All week a slow-motion car crash has been taking place in the High Court.
Rebekah Vardy – wife of Leicester and ex-England striker Jamie Vardy – is suing Coleen, wife of Wayne, Rooney for libel in what has become known as the Wagatha Christie trial.
It comes after Mrs Rooney suspected somebody was selling stories about her to the tabloids, via access to a private Instagram account.
Mrs Rooney gradually whittled down the number of people she believed it could be in a “sting operation”, until she claimed it could only be one person.
In the end, she publicly accused “... Rebekah Vardy’s account” of being the source of these leaks.
Mrs Vardy denies this and claims the public accusation damaged her reputation – so she sued.
Nearly three years after the now immortal words “It’s ……… Rebekah Vardy’s account” were posted on social media, judicial blood sport is playing out in Court 13 at the Royal Courts of Justice.
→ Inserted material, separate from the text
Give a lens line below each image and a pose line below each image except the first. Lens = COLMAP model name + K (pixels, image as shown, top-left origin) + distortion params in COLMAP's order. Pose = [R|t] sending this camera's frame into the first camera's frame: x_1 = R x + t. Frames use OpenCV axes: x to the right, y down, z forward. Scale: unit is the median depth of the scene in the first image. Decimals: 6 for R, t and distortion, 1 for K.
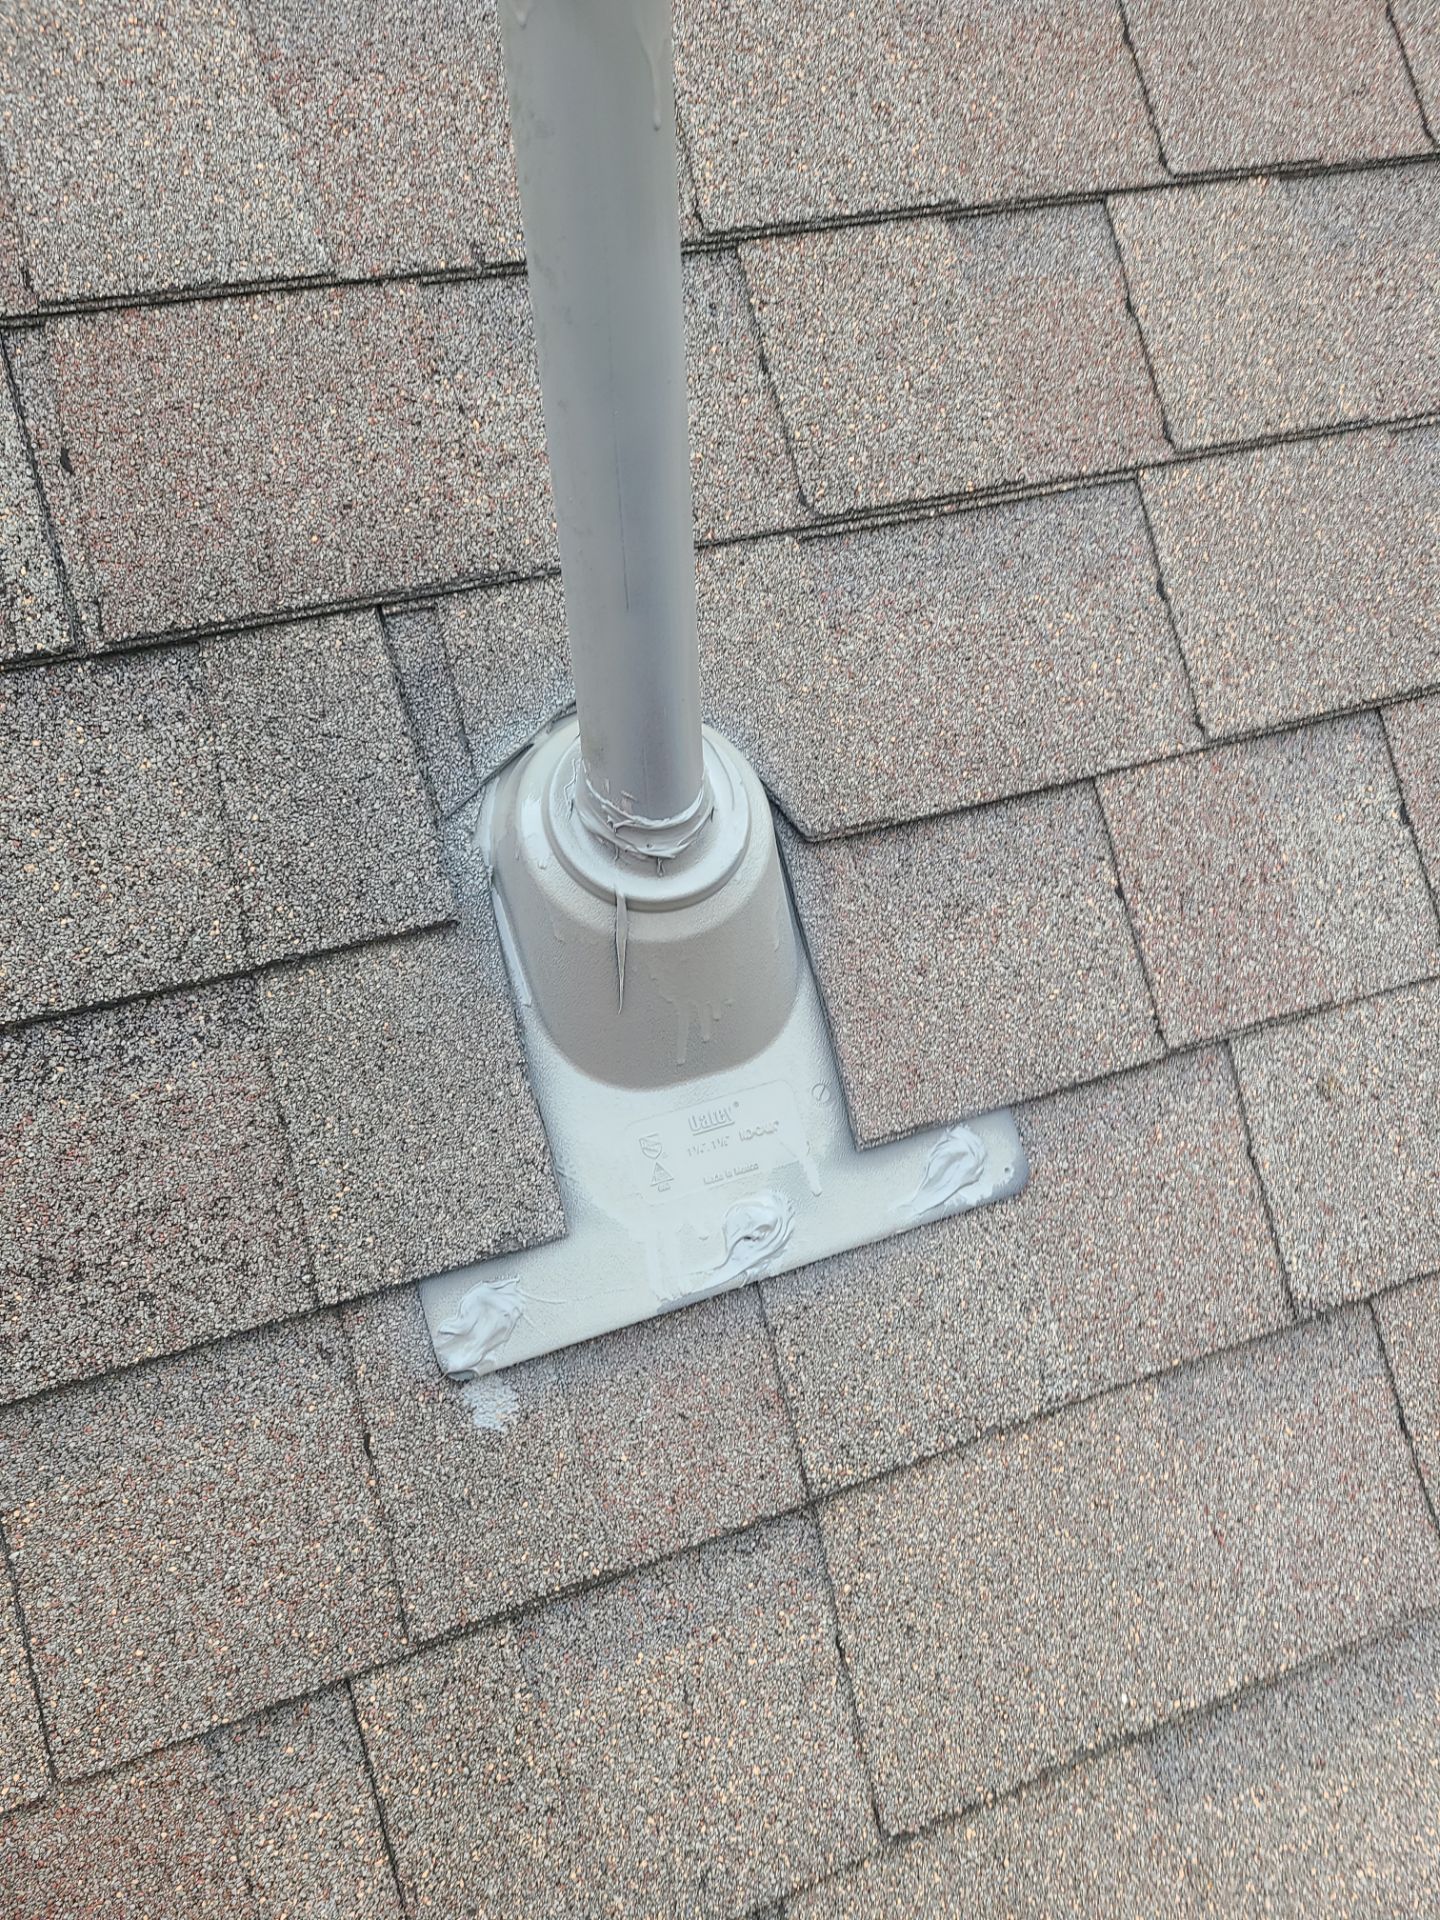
lens RADIAL K [[1441.6, 0, 740.6], [0, 1441.6, 932.0], [0, 0, 1]] dist [0.042453, -0.034123]
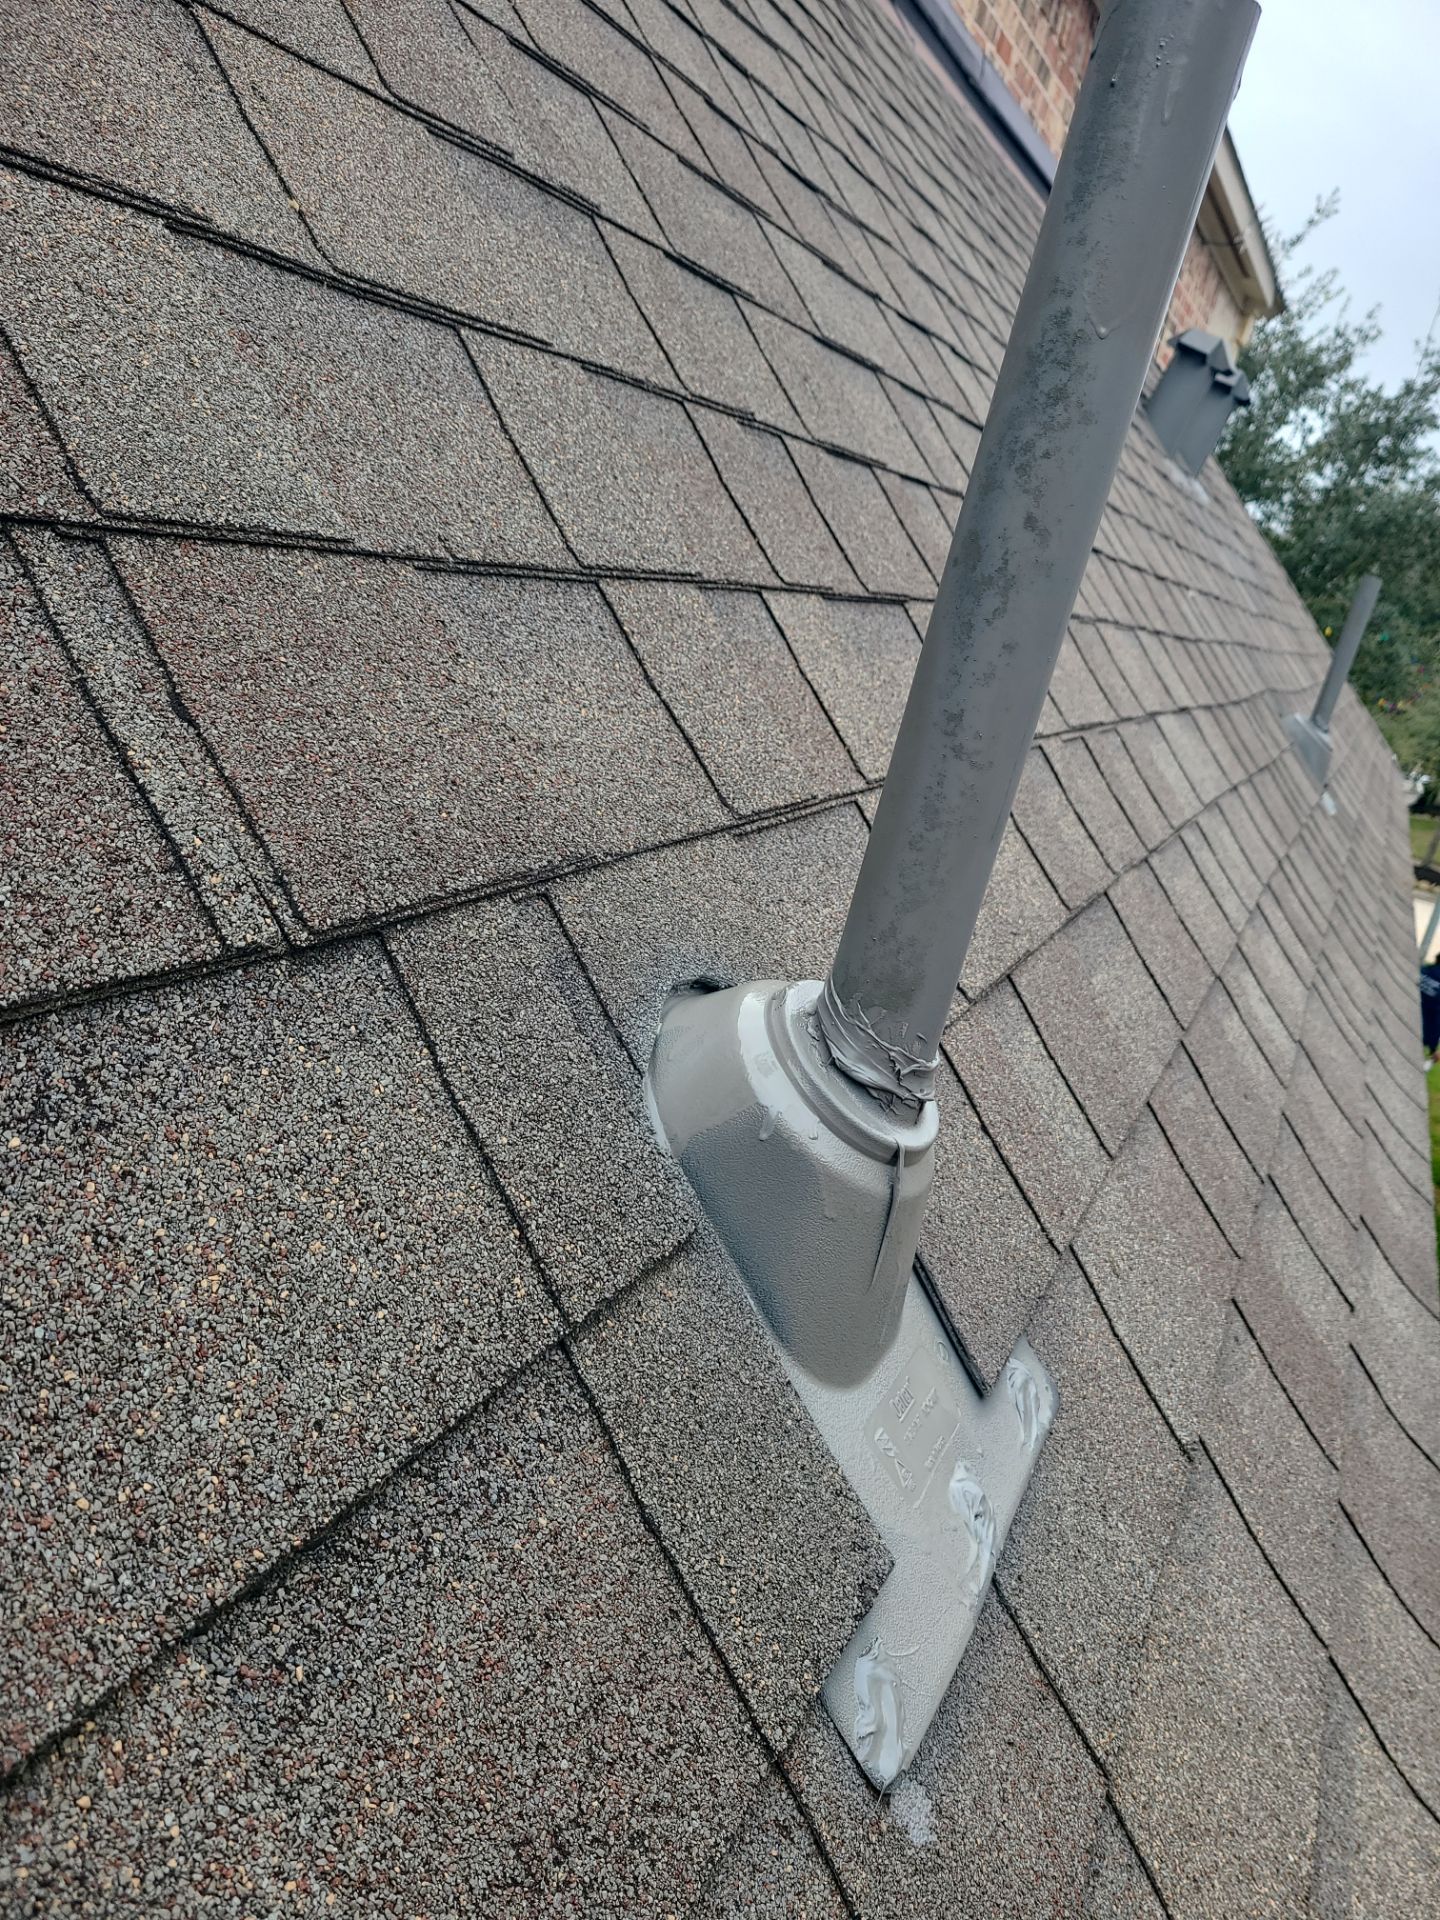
lens RADIAL K [[1441.6, 0, 740.6], [0, 1441.6, 932.0], [0, 0, 1]] dist [0.042453, -0.034123]
pose [[0.709239, -0.048211, 0.703317, -0.771757], [0.265584, 0.942426, -0.203219, 0.006364], [-0.653027, 0.330921, 0.681210, 0.349970]]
And, according to YouGov, 26% of the population is now following along.
Essentially both sides' – very expensive – lawyers will argue over whether it really was Rebekah’s account that sold the stories but, under libel law, the onus is on Mrs Rooney to prove that her original accusation was true.
So far, in the week-long trial, the court has heard of squabbles over one party unfollowing the other on social media, Mrs Vardy has admitted to previously trying to sell stories to the press, and a fire alarm has cut one day's court sitting short.
On Thursday, the third day of Mrs Vardy giving evidence, she appeared to accept her agent had leaked information from Mrs Rooney’s private Instagram account to a newspaper but denied it was “new” information.
Mrs Vardy, 40, also told the court she did not reply to her agent Caroline Watt when she allegedly admitted leaking stories in a WhatsApp chat.
The court heard one of the articles in the case concerned Mrs Rooney’s car being damaged in early 2019, with a picture of the damaged Honda being posted on her private Instagram account.
A story was published in The Sun about Mrs Rooney’s car three days later.
Mrs Rooney later posted a public tweet saying it was “sad” someone who followed her was “betraying” her.
While discussing this tweet in a private WhatsApp conversation, Ms Watt told Mrs Vardy “It wasn’t someone she trusted. It was me”, in a message accompanied by a laughing face emoji.
The barrister put it to Mrs Vardy that was Ms Watt admitting leaking the information to the journalist.
She replied: “That seems to be what she is saying, but I’m just looking at the times, at 6.47pm I’m bathing the children, there is no response from me.”
The court was also reminded that Ms Watt’s phone had fallen into the North Sea following a preliminary hearing, when Mrs Rooney's barrister said that potentially crucial messages between Ms Watt and a journalist from The Sun are “lying at the bottom of the sea in Davy Jones’ locker”.
Mrs Vardy replied: “Who is Davy Jones?”
“It means at the bottom of the sea,” the judge said.
The case will continue later today.
The pair, obviously, have the right to their day in court as much as anyone else – that is, in essence, the whole point of a democracy.
But there have been multiple attempts to dissuade them from taking the case this far.
Any damages will be a drop in the ocean compared to the extravagant legal fees both sides have already incurred.
Ask almost any journalist in this country and they will tell you the libel laws are decades – or even centuries – behind the times. This means some things are open secrets in newsrooms but never make it onto the page for fear of a punitive court case.
If anything good is to come of this petty social media soap opera, perhaps it will be highlighting how backwards these laws really are.